Success is not assured for Ikal Angelei's campaign.
But even if it fails, it will have created a more informed local society, brought governments closer to the position of having to observe their own environmental laws, and made it more difficult to finance projects with dubious credentials.
This year's other Goldman Prizewinners are:
Evgenia ChirikovaEvgenia Chirikova's Khimki Forest protesters have been arrested and beaten for their opposition
  • Caroline Cannon, for campaigning on behalf of her Inupiat people in Alaska to keep the Arctic waters pristine in the face of oil and gas exploitation
  • Evgenia Chirikova, campaigning for the re-routing of a planned road that would bisect Khimki Forest, Moscow's "green lungs"
  • Edwin Gariguez, a priest on Mindoro in the Philippines, who is leading opposition to a nickel mine that he believes will damage nature and the island's indigenous people
  • Sofia Gatica, an Argentinian whose child died from pesticide poisoning and who now organises local women (the "Mothers of Ituzaingo") to oppose indiscriminate use of toxic agrochemicals
  • Ma Jun, who created an online database showing Chinese citizens which factories are violating environmental regulations.
Each wins $150,000 for his/her campaign, as well as having the chance to raise the profile of the issues on which they work.

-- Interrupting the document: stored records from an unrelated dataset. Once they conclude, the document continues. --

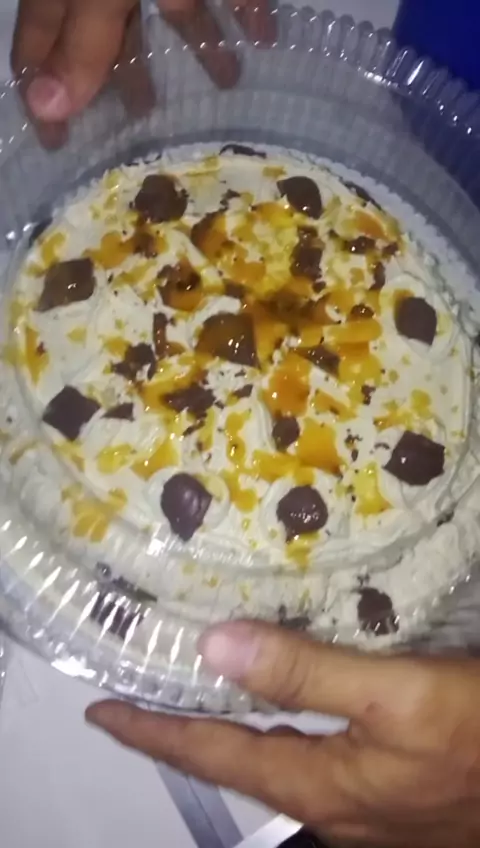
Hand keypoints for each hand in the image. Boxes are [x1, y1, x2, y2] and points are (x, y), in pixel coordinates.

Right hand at [11, 0, 273, 122]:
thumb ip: (82, 33)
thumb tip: (45, 107)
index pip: (42, 37)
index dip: (44, 89)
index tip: (57, 146)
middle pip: (108, 26)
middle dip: (126, 72)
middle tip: (140, 123)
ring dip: (200, 41)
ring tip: (227, 80)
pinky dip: (242, 3)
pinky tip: (264, 34)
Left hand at [86, 621, 479, 846]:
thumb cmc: (478, 735)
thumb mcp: (394, 696)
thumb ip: (306, 674)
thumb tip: (213, 648)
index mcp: (319, 786)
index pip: (212, 754)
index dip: (153, 732)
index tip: (102, 712)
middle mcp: (332, 807)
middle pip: (238, 764)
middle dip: (184, 733)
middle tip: (141, 700)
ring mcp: (366, 809)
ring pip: (277, 762)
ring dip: (231, 731)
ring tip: (201, 698)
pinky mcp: (394, 794)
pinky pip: (314, 760)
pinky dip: (279, 730)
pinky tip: (291, 709)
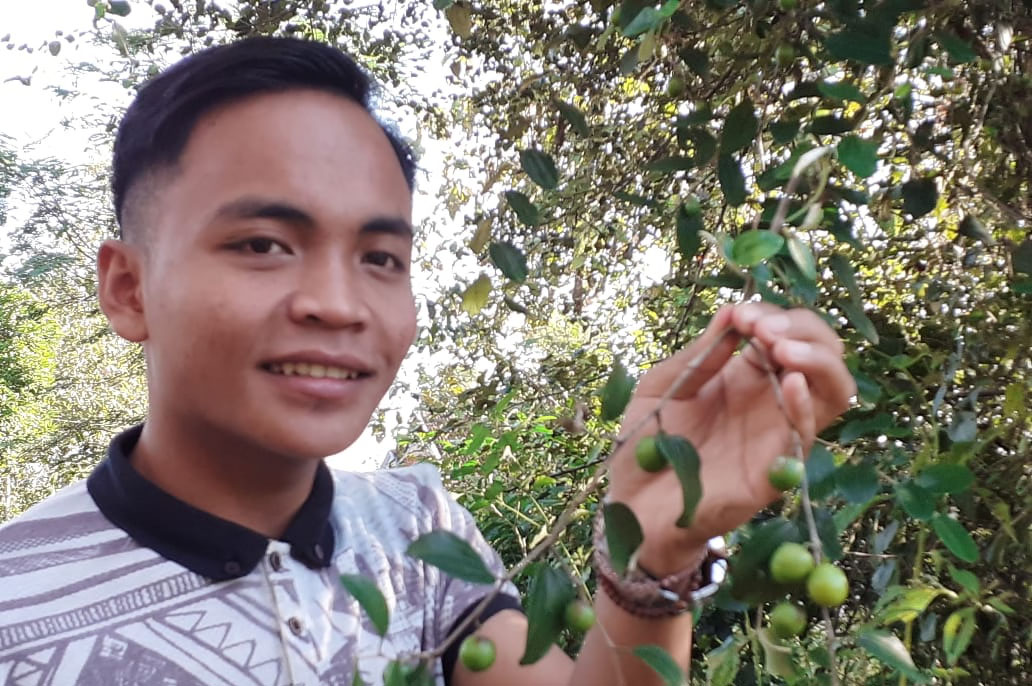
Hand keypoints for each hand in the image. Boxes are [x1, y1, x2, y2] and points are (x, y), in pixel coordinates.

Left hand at [607, 303, 855, 575]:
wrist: (632, 507)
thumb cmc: (645, 445)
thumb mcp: (662, 386)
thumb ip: (698, 354)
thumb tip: (730, 313)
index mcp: (744, 374)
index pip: (784, 332)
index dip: (771, 315)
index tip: (741, 315)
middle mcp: (770, 400)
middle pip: (821, 354)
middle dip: (803, 329)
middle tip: (765, 328)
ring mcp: (777, 434)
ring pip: (833, 391)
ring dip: (817, 361)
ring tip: (783, 348)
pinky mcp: (775, 471)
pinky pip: (806, 436)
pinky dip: (806, 405)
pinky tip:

In doing so, each has the chance to follow in the footsteps of the late Kenyan campaigner Wangari Maathai, who won the Goldman Prize in 1991 en route to entering parliament, becoming environment minister andthe first environmental Nobel Peace laureate.
"Wangari's fight made us believe that the efforts of one person can go a long way," says Ikal Angelei.
"For me, when I started this campaign in 2008 it was a one-person fight, most people didn't understand what I was doing, my own family thought I was crazy.
"But seeing the impact it's had, the legacy - it's leaving behind a situation where communities are actually believing 'you know what, we can fight for ourselves' - that has been a great inspiration."